Se trouve ailleurs qu'au Japon aussi ...


----------



## Mr Punch

SpiceMan said:


> 1) Malnutrition and ragged clothes make you shiver, so that kind of behaviour is somewhat associated to poor people.
> 2) Jiggling one's leg is an unconscious movement, which mainly relieves stress. But among samurai, jiggling one's leg shows the lack of self-control. Even if starving, under heavy pressure, etc. a samurai should have composture. So, someone that yields to jiggling lacks -is "poor"- in spirit.
> 
> Maybe is a mix of both, maybe none is true. It's just what I got after a little google research, so take it with a grain of salt.

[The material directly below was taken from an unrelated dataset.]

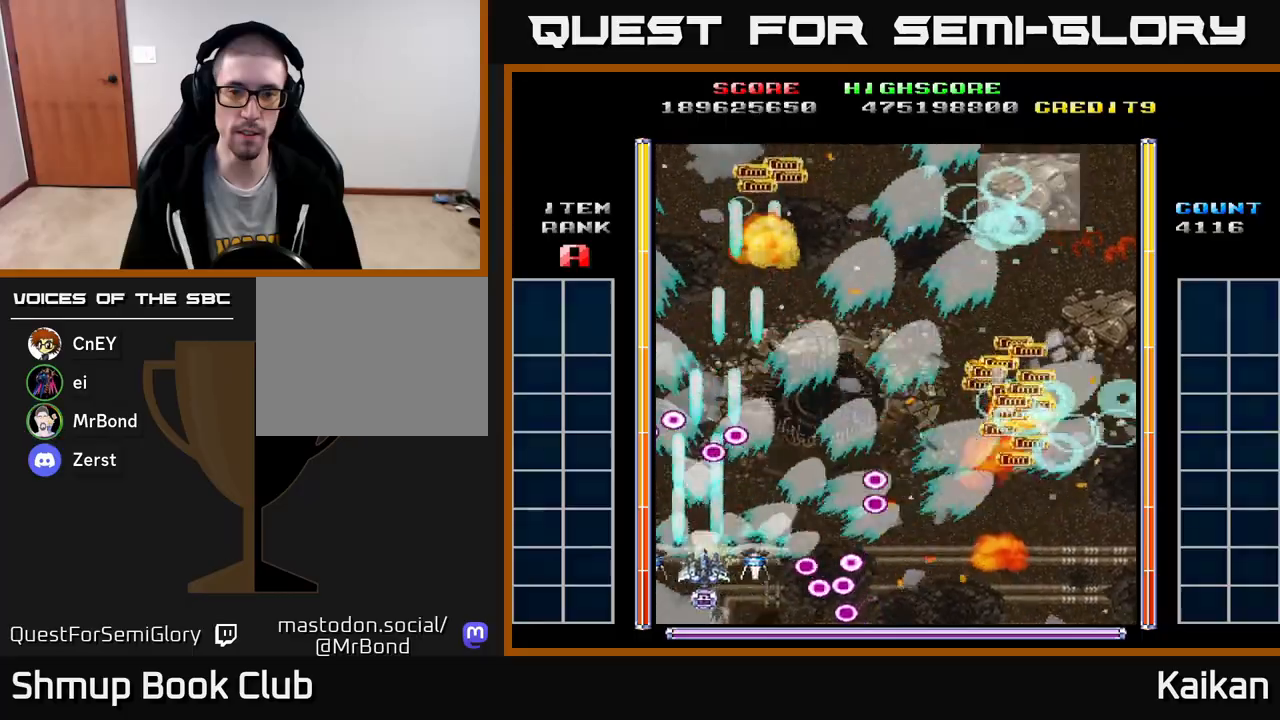
{"buttons": ["A", "DPAD_UP", "DPAD_RIGHT"], "left_stick": "center", "events": [[17, "DPAD_RIGHT", "down"], [33, "DPAD_UP", "up"], [217, "DPAD_RIGHT", "up"], [283, "DPAD_LEFT", "down"], [283, "DPAD_UP", "down"], [417, "DPAD_LEFT", "up"], [467, "DPAD_RIGHT", "down"]]}
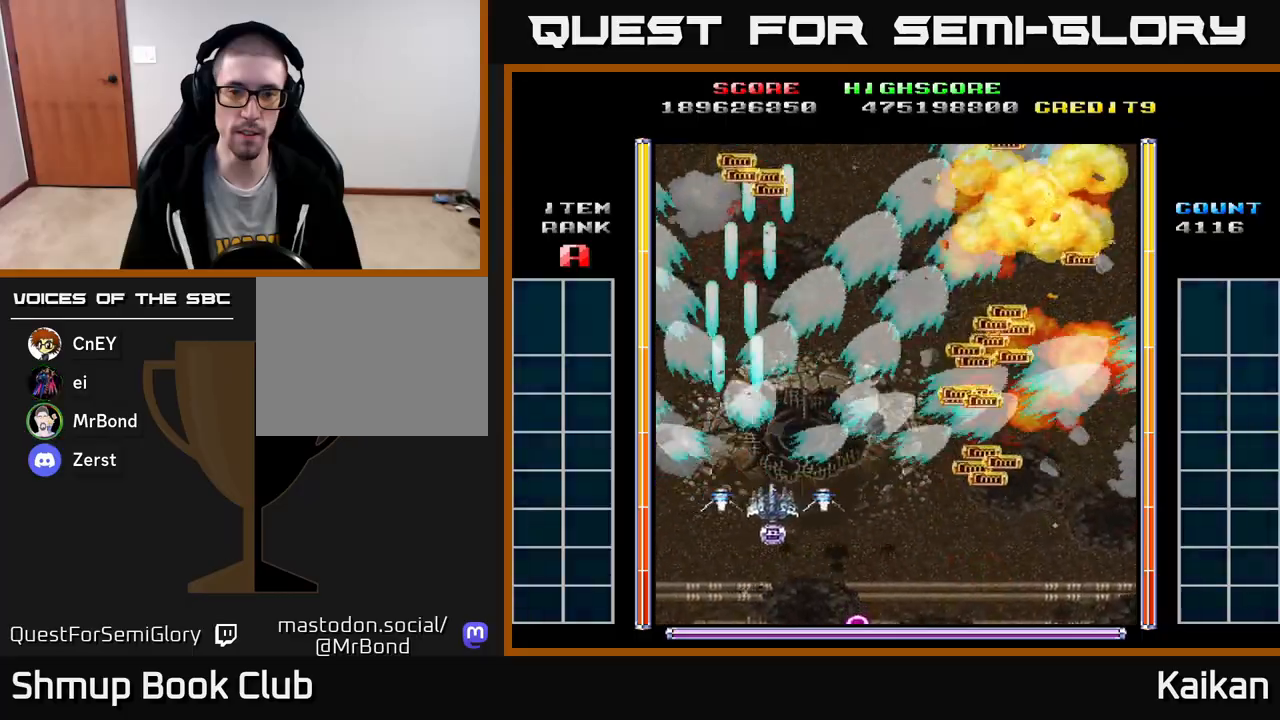
{"buttons": [], "left_stick": "center", "events": [[17, "A", "up"], [33, "DPAD_UP", "up"], [117, "DPAD_RIGHT", "up"]]}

I was told variations on the same things by several Japanese people.


----------



## paulvial

Thank you , I understand the meaning now , but to come back to the original question , what would be the actual tanslation in either english or french please . 
Is "a nervous tick " adequate ?    
And does anyone know what the french equivalent would be ? 
Many thanks again


----------



## Demurral

I'm afraid I have neither a French nor an English translation...but;

"binbou-yusuri wo suru" is translated into spanish as "mover nerviosamente las rodillas (to move nervously one's knees).

Hope it helps!


----------



## paulvial

Demurral said:


> I'm afraid I have neither a French nor an English translation...but;
> 
> "binbou-yusuri wo suru" is translated into spanish as "mover nerviosamente las rodillas (to move nervously one's knees).
> 
> Hope it helps!



Many thanks for your help  Demurrai, much appreciated


----------



## Mr Punch

paulvial said:


> Is "a nervous tick " adequate ?


LOL, that 'tick' is 'pou'/'morpion'!

'Nervous *tic*' is OK, but I think 'fidget' is better in English... maaaybeeee ' s'agiter ' in French?


----------



## Aoyama

> maaaybeeee ' s'agiter ' in French?


yes, but rather "agiter nerveusement le genou".
Agiter = to shake, s'agiter = to become nervous (which is pertinent here).
揺する = to tremble, shake, same kanji in　揺れる, used for earthquakes ...


----------



## paulvial

Mr Punch said:


> LOL, that 'tick' is 'pou'/'morpion'!
> 
> 'Nervous *tic*' is OK, but I think 'fidget' is better in English... maaaybeeee ' s'agiter ' in French?



  Yes indeed , may be he was "fidgeting because of a tick  
Thank you for pointing that out 

And thank you again to everyone


----------



## Flaminius

More accurately, ポール (*ポ=ル), it's "to fidget with a leg."  Tick is an involuntary convulsion whereas _bimbō-yusuri_ is, however automatic after a while, started off as a voluntary motion.


----------



## Aoyama

Involuntary, voluntary or automatic, I came up with "the poor man's shake" for that predicament.
Just saw it on a Paris bus ...


----------